━━━━━ MATERIAL TO PROCESS

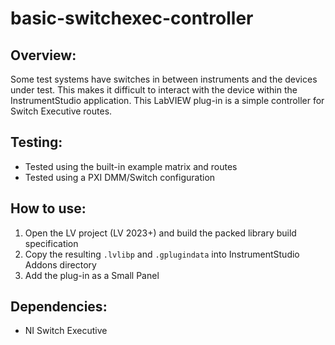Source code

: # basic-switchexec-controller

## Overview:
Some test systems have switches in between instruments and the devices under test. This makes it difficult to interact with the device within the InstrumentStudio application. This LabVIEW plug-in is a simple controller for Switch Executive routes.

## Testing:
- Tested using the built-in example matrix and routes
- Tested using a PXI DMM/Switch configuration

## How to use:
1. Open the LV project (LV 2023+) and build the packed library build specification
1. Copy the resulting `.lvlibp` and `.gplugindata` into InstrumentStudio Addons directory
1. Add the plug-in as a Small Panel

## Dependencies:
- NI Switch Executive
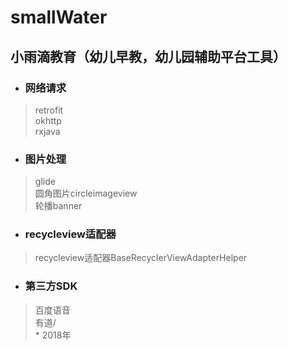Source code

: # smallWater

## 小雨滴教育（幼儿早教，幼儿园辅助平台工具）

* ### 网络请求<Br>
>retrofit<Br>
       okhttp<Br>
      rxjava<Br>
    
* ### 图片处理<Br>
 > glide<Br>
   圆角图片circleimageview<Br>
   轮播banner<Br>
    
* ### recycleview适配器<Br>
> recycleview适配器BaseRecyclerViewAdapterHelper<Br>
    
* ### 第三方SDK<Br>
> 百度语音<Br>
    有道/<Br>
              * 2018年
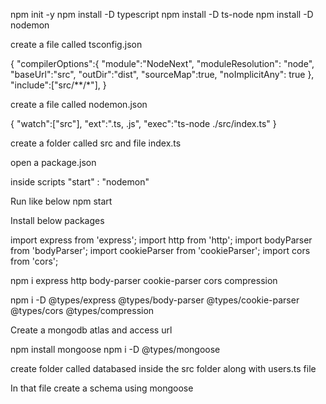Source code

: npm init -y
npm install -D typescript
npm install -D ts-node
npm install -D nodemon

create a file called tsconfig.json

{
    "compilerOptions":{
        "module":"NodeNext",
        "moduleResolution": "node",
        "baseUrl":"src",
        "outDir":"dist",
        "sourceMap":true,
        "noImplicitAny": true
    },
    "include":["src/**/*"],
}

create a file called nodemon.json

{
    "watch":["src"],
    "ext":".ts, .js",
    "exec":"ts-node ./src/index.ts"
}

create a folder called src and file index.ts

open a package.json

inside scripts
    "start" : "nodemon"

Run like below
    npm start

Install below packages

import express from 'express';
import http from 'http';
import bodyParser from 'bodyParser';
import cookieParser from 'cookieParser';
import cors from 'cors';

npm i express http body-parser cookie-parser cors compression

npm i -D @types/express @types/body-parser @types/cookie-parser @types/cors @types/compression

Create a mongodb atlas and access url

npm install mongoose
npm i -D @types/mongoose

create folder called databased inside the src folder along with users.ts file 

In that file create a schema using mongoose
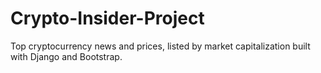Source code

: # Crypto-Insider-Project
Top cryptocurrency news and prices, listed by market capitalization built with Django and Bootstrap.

━━━━━━━━━━
━━━━━ MATERIAL TO PROCESS

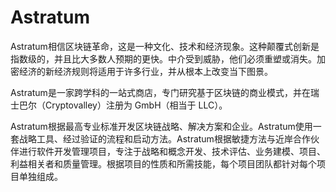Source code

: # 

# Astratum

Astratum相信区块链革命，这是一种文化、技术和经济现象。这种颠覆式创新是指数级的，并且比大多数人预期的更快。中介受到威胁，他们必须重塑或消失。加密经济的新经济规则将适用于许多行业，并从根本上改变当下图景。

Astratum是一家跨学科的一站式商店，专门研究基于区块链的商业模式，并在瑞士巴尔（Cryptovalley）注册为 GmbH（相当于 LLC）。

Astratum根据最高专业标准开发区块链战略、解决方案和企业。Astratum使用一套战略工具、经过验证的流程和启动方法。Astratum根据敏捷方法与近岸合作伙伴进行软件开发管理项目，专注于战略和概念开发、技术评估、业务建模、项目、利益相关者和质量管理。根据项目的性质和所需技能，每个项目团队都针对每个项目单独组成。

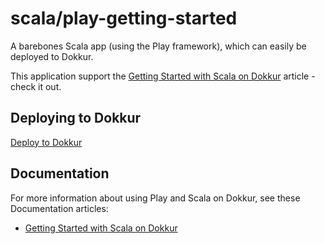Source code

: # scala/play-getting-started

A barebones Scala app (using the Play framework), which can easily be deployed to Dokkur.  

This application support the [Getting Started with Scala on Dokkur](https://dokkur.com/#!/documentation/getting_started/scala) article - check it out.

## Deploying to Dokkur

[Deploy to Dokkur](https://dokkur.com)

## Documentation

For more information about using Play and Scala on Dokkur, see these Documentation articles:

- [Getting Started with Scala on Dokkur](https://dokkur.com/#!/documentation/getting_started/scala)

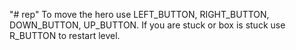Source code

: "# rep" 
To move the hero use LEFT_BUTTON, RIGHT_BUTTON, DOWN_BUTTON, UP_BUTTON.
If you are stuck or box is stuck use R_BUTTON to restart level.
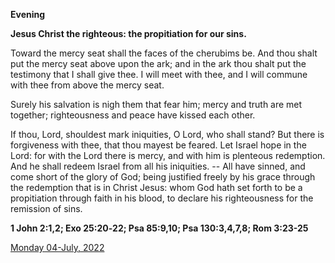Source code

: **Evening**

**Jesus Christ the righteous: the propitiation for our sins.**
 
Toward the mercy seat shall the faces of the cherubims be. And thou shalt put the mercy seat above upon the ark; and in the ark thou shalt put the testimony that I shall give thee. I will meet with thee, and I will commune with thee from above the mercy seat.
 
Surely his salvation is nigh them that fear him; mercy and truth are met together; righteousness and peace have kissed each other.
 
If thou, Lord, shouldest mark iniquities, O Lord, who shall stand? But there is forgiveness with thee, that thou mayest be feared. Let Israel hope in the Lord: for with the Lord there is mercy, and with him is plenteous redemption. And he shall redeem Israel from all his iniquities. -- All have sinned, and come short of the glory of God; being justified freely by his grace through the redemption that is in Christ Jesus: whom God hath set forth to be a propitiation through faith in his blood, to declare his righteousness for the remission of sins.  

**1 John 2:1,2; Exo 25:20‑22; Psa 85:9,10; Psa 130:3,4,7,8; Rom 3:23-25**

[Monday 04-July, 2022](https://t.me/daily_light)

━━━━━━━━━━
━━━━━ MATERIAL TO PROCESS

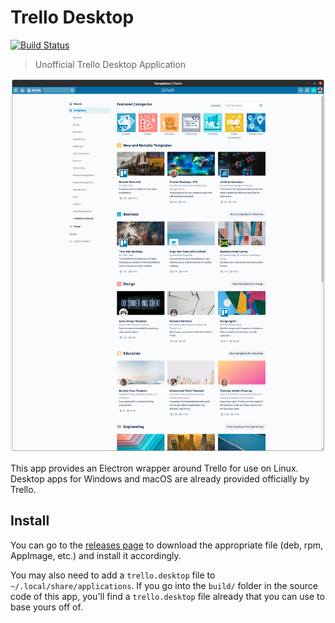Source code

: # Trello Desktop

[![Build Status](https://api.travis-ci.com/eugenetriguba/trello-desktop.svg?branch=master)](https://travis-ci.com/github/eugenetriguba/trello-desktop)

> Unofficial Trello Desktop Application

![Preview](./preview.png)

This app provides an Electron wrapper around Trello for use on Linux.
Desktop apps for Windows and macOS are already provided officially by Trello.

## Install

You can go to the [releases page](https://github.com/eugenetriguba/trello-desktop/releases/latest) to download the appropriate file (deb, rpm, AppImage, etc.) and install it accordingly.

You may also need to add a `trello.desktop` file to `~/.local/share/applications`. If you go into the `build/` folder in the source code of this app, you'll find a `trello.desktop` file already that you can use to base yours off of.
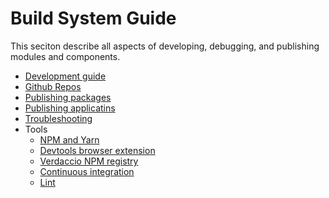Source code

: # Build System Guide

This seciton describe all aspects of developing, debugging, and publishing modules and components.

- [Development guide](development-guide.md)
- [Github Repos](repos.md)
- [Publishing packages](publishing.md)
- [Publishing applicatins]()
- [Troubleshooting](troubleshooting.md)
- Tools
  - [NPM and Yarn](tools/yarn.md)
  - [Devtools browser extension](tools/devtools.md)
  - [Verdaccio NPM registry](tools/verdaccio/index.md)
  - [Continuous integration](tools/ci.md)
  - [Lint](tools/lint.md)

━━━━━━━━━━

## REQUIRED WORK
Could you repeat only the lines starting at the one containing "create a folder called src and file index.ts" and ending at the one containing "Create a mongodb atlas and access url", replacing "folder" with "directory" and leaving everything else unchanged?

## RESPONSE BOX
create a directory called src and file index.ts

open a package.json

inside scripts
    "start" : "nodemon"

Run like below
    npm start

Install below packages

import express from 'express';
import http from 'http';
import bodyParser from 'bodyParser';
import cookieParser from 'cookieParser';
import cors from 'cors';

npm i express http body-parser cookie-parser cors compression

npm i -D @types/express @types/body-parser @types/cookie-parser @types/cors @types/compression

Create a mongodb atlas and access url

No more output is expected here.